## Source passage

Chris Andrew Oxspring (born 13 May 1977) is an Australian professional baseball pitcher who has played Major League Baseball, Nippon Professional Baseball, KBO League, and currently plays in the Australian Baseball League (ABL) for the Sydney Blue Sox.

Career
Oxspring joined the Hanshin Tigers in Nippon Professional Baseball (NPB) for the 2006 season. On 15 December 2006, Oxspring signed a minor league contract with the Milwaukee Brewers. On 10 July 2007, his contract with the Brewers was sold to the LG Twins of the Korea Baseball Organization just one day before serving as the Pacific Coast League's starting pitcher in the 2007 Triple-A All-Star Game.

Internationally, Oxspring was a star for Australia in the 2004 Olympics, pitching 2–0 with wins both against Japan, earning him a silver medal.

Oxspring had the honor of throwing out the first official pitch of the Australian Baseball League to catcher Andrew Graham when the Blue Sox played the Canberra Cavalry on 6 November 2010. Oxspring threw six shutout innings in a game Sydney won 1–0.

## Data to examine
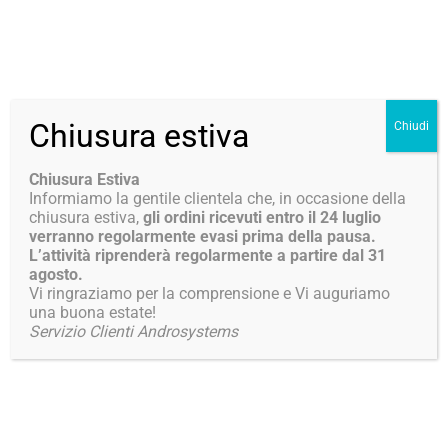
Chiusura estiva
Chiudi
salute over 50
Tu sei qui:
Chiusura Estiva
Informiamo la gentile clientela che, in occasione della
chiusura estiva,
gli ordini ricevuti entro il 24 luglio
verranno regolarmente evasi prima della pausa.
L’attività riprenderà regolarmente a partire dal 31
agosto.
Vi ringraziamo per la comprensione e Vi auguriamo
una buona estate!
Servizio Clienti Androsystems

...

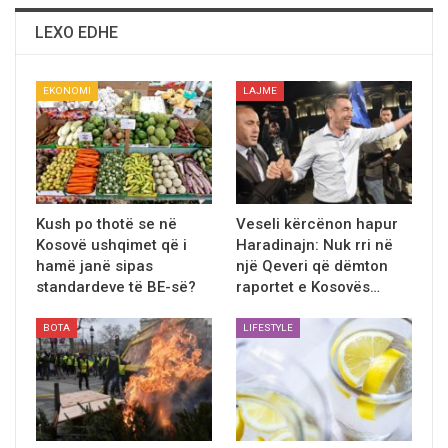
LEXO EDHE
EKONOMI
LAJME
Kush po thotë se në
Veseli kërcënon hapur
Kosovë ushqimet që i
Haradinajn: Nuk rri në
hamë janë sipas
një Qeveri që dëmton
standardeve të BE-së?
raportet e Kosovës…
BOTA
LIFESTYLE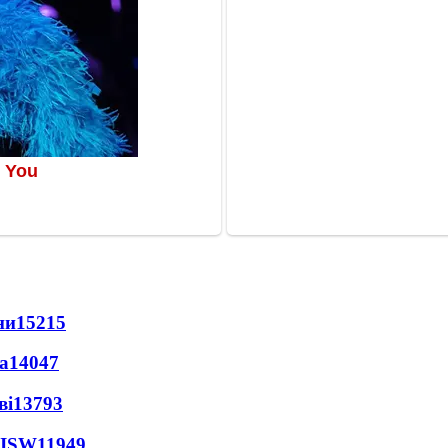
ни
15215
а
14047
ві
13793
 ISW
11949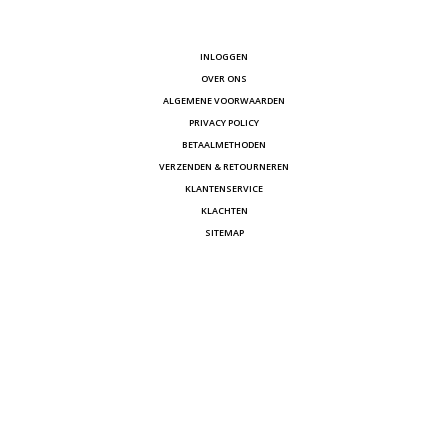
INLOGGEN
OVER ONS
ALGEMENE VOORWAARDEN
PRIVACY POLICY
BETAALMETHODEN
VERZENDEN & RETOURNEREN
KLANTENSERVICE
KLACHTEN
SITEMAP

## Brief 1
In the Chris Oxspring biography, which team did he sign a minor league contract with on 15 December 2006?
## Brief 2
Reproduce the Chris Oxspring biography between "Chris Andrew Oxspring" and "Triple-A All-Star Game.", inclusive.
## Brief 3
Write the next part of the Chris Oxspring biography, picking up after its final sentence.

## Task answer 1
The Milwaukee Brewers.

## Task answer 2
Chris Andrew Oxspring (born 13 May 1977) is an Australian professional baseball pitcher who has played Major League Baseball, Nippon Professional Baseball, KBO League, and currently plays in the Australian Baseball League (ABL) for the Sydney Blue Sox.

Career
Oxspring joined the Hanshin Tigers in Nippon Professional Baseball (NPB) for the 2006 season. On 15 December 2006, Oxspring signed a minor league contract with the Milwaukee Brewers. On 10 July 2007, his contract with the Brewers was sold to the LG Twins of the Korea Baseball Organization just one day before serving as the Pacific Coast League's starting pitcher in the 2007 Triple-A All-Star Game.

## Task answer 3
On 8 December 2010, while playing with the Sydney Oxspring signed a minor league deal with an invitation to Spring training with the Detroit Tigers. At the end of the 2010–11 Australian Baseball League regular season, he led the league in innings pitched (68.2), game started (11) and strikeouts (71).

In June 2011, Detroit released Oxspring after struggling for their AAA affiliate, the Toledo Mud Hens conceding a 6.53 ERA over 20.2 innings. He shortly after signed with independent team the Somerset Patriots for the remainder of 2011.

In 2013 and 2014, Oxspring played with the Lotte Giants of the KBO League. In 2015, he played with the KT Wiz. From 2016 to 2018, he had served as a pitching coach for the Lotte Giants. On 3 December 2018 Oxspring announced that he will no longer coach the Giants and return to Australia to reunite with his family.

Oxspring returned to the Blue Sox for the 2022–23 Australian Baseball League season at 45 years old and became the oldest Australian born player to play in the league’s history, making the most appearances in his career since the 2012–13 Australian Baseball League season. He overtook 44 year old Brendan Kingman who pitched one inning in the 2017–18 Australian Baseball League season and is the second oldest player to appear in the league after Dae-sung Koo who made two single appearances at age 48 and 53.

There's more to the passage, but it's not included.